*Directions for this task:* Please give the school board forum article again from "Candidates Matt Smith" up to and including "of the candidates.", swapping "forum" for "debate".

*Document passage:*
----------
Candidates Matt Smith and Joe Walker, who are running for re-election, and Kenneth Knollenberg spoke at the October 24 forum organized by the high school’s Junior State of America club and a student-run community publication, the Temple City Voice.
The program started out with introductions by each of the candidates.
Knollenberg, a lifelong resident of Temple City, attended the district’s schools growing up and went on to get his bachelor’s degree in Civil Engineering from Cal Poly Pomona.
He worked in the United States Navy in Long Beach for 25 years in engineering and 6 years in special projects, with a total of 14 years of project management.
Knollenberg said he has an expertise in environmental groups, as well as putting together detailed plans and executing them from the very concept all the way through to the actual installation, training and running of projects.
His years working for the federal government and on the supervising committee for the Credit Union supplied him with a budget and strategic planning background, he said.
“If there’s one thing that I think that the school board lacks is a detailed strategy, or strategic planning sessions where they identify specific things that are going to get done and then keep monitoring till they are done,” he said. “They need to set goals and the goals need to be measurable, they need to be doable and they need to be definable enough so you know what you’re doing.”
Candidate Matt Smith, who is running for re-election, has served as head of the school board for the past eleven years. He received his bachelor’s degree from San Diego State University, and went on for further education at Cal State LA. Smith works for AT&T for 28 years as a technical sales manager, and has three sons who went through the school district.
Prior to his work with the board of education, he worked with the youth in the community as a manager and coach of sports teams and was a part of the school site council in the district for three years.
Earlier this year, Smith was recognized by the California Parent Teachers Association for his involvement, he said.
Smith said he is running for re-election because he has a unique background and experience.
“If I could sum (my campaign) up in one word, it’s stability,” he said.
Smith said he has been a part of the board through many issues, and that this background will lend itself well to the many new changes in staffing.
Joe Walker introduced himself as an active member of the community who has lived in Temple City for about 16 years. He worked for the LA County Sheriff’s department as a crime analyst, analyzing crime patterns, trends and series. He has a son and daughter in who are in the school system.
“Being on the school board you’re able to affect some really good stuff,” he said. “ It’s been a thrill and an honor to serve on this board for four years and I hope I will continue for another four years.”
Walker said he would like to continue to increase the district’s test scores and set high benchmarks.
“One thing people know about me is that I’m willing to listen to everybody,” he said.
Maybe too much so and I get criticism, but that’s okay, I can take it. I just want to continue what we’ve been doing … I’m in it for the long run.”
The candidates were asked questions on what they saw as necessary improvements for the students’ education, and what the most pressing needs were in the district.
Knollenberg said the fundamental need is to have a basic long term plan that is fully funded on a continuous basis.
----------
*Extracted entries:*
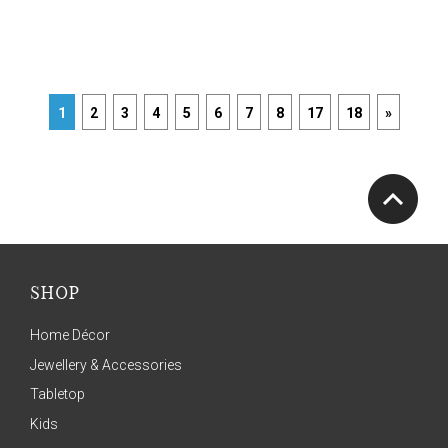
1
2
3
4
5
6
7
8
17
18
»
SHOP
Home Décor
Jewellery & Accessories
Tabletop
Kids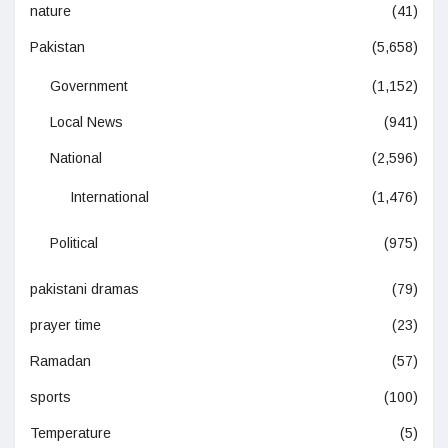
nature
(41)
Pakistan
(5,658)
Government
(1,152)
Local News
(941)
National
(2,596)
International
(1,476)
Political
(975)
pakistani dramas
(79)
prayer time
(23)
Ramadan
(57)
sports
(100)
Temperature
(5)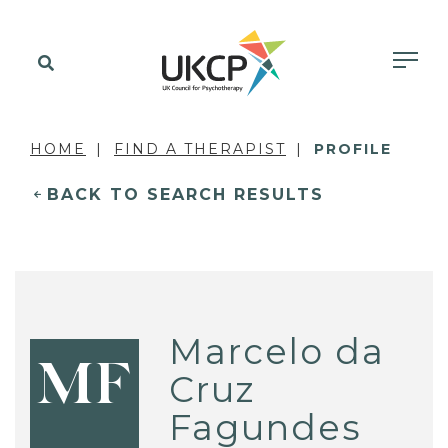
HOME
FIND A THERAPIST
PROFILE
BACK TO SEARCH RESULTS
Marcelo da
MF
Cruz
Fagundes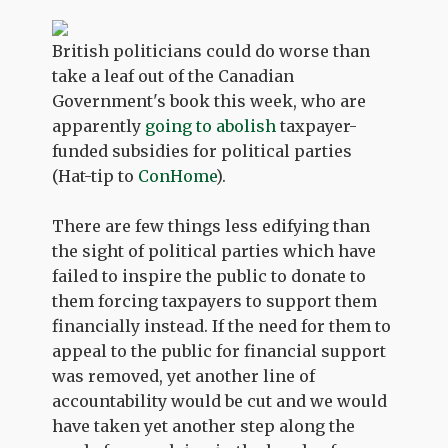
British politicians could do worse than
take a leaf out of the Canadian
Government's book this week, who are
apparently
going to abolish
taxpayer-
funded subsidies for political parties
(Hat-tip to
ConHome
).
There are few things less edifying than
the sight of political parties which have
failed to inspire the public to donate to
them forcing taxpayers to support them
financially instead. If the need for them to
appeal to the public for financial support
was removed, yet another line of
accountability would be cut and we would
have taken yet another step along the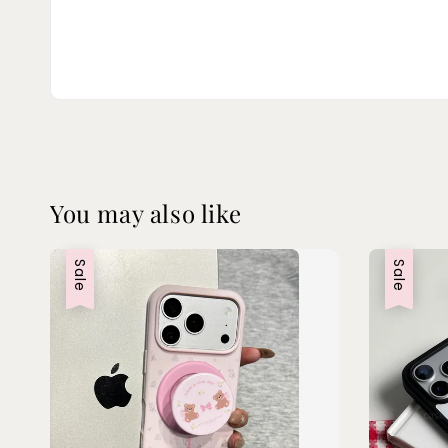
You may also like
Sale
Sale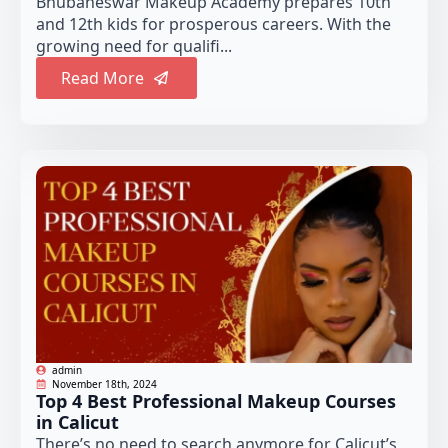
Bhubaneswar Makeup Academy prepares 10th
and 12th kids for prosperous careers. With the
growing need for qualifi...
Read More
admin
November 18th, 2024
Top 4 Best Professional Makeup Courses
in Calicut
There’s no need to search anymore for Calicut’s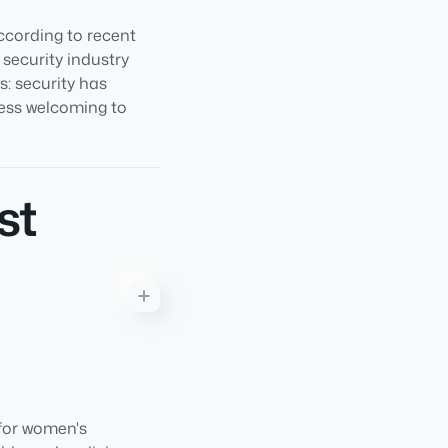
cording to recent
 security industry
: security has
less welcoming to
st
 for women's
----------
*Task answer:*
Candidates Matt Smith and Joe Walker, who are running for re-election, and Kenneth Knollenberg spoke at the October 24 debate organized by the high school’s Junior State of America club and a student-run community publication, the Temple City Voice.
The program started out with introductions by each of the candidates.